Borman and Bryan shared a notable face-off in Caesars Palace, where the IAM was holding a national convention. Borman, friendly with the union’s international leadership, had been invited to address the group. Bryan had just published a newsletter suggesting that Eastern was deliberately understating its profits in order to pressure employees into more sacrifice.
Bryan was at a
slot machine when he heard himself being paged. The hell with it, he said, continuing to play. Suddenly Borman was stalking purposefully toward him. “Bryan,” he barked. “Why didn’t you answer my page?”
“I’ve got a cup full of coins!” Bryan cried.
Ignoring the protest, Borman grabbed Bryan by the arm and pulled him into the coffee shop. The men sat down.
“What the hell are you trying to do?” Borman demanded. “Make us look like a bunch of crooks?”
Bryan peered back quizzically. He had no idea what Borman meant.
“Look at this!” Borman commanded, shoving Bryan’s accusatory newsletter in front of him.
Bryan peered down. “I can’t read this,” he said. “I don’t have my glasses.”
“Here. Take mine.”
And for the next several minutes the renowned astronaut and the little-known unionist swapped the same pair of glasses over a coffee shop table, locked in combat over a union newsletter.
On the bottom line, Borman’s fairy-tale success at Eastern lasted from 1975 to the early 1980s, when a variety of forces converged to plunge the company headlong into reality.
With its price-sensitive “frost-to-flowers” markets, Eastern was more vulnerable to attack from the upstarts than any other established airline. People Express was already cutting in; others would follow. On Eastern’s business routes, New York Air was still taking a huge bite.
Worse still, Eastern was losing passengers just as it was being inundated with new airplanes. Borman had ordered the planes amid the fuel shortages of the 1970s, moving aggressively to replace his old gas-guzzlers with modern, fuel-efficient aircraft. But the price of jet
fuel by 1983 at last was plunging. While People Express and New York Air were happily flying against Eastern with old gas-guzzlers that had been purchased used for a song, Eastern was flying new, fuel-efficient aircraft—just when fuel efficiency mattered much less. At the same time interest rates remained at stubbornly high levels. Borman was on the wrong side of both markets. Further compounding the disadvantage, Borman’s new planes were big 757s; the upstarts, by contrast, were flying much smaller planes, enabling them to offer greater frequencies against Eastern than they otherwise might.

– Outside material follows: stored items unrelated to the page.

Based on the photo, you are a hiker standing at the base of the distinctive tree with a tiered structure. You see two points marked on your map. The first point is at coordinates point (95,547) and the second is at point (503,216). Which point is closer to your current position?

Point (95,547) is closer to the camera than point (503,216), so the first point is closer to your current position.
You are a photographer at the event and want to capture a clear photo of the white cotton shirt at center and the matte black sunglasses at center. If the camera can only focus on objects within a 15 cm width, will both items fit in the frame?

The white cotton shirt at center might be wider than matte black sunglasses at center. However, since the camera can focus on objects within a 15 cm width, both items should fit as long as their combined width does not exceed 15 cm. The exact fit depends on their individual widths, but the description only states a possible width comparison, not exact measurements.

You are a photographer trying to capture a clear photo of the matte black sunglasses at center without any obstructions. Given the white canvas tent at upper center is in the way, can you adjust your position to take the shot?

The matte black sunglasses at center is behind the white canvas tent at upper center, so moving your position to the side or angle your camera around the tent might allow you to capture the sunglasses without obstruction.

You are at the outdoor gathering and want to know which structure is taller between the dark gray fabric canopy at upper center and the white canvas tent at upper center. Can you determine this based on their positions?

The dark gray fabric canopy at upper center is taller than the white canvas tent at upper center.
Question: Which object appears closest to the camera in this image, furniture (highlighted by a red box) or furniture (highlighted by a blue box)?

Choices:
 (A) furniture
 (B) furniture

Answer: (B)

Borman courageously tried to break the mold by which Eastern had operated since the Rickenbacker days. At a retreat with his top managers
in the Florida Keys, Borman approved a plan to thrust Eastern into the transcontinental markets, from New York to California—the routes endowed upon American, United, and TWA but denied to Eastern from the time of the postmaster general’s spoils conference in 1930. The incumbent airlines reacted as if Borman were trying to kidnap their firstborns. “You’ll have to
take me out of that market feet first!” Dick Ferris of United publicly declared. “We’ll protect it to our dying breath.” Eventually Eastern washed out of the transcontinental market.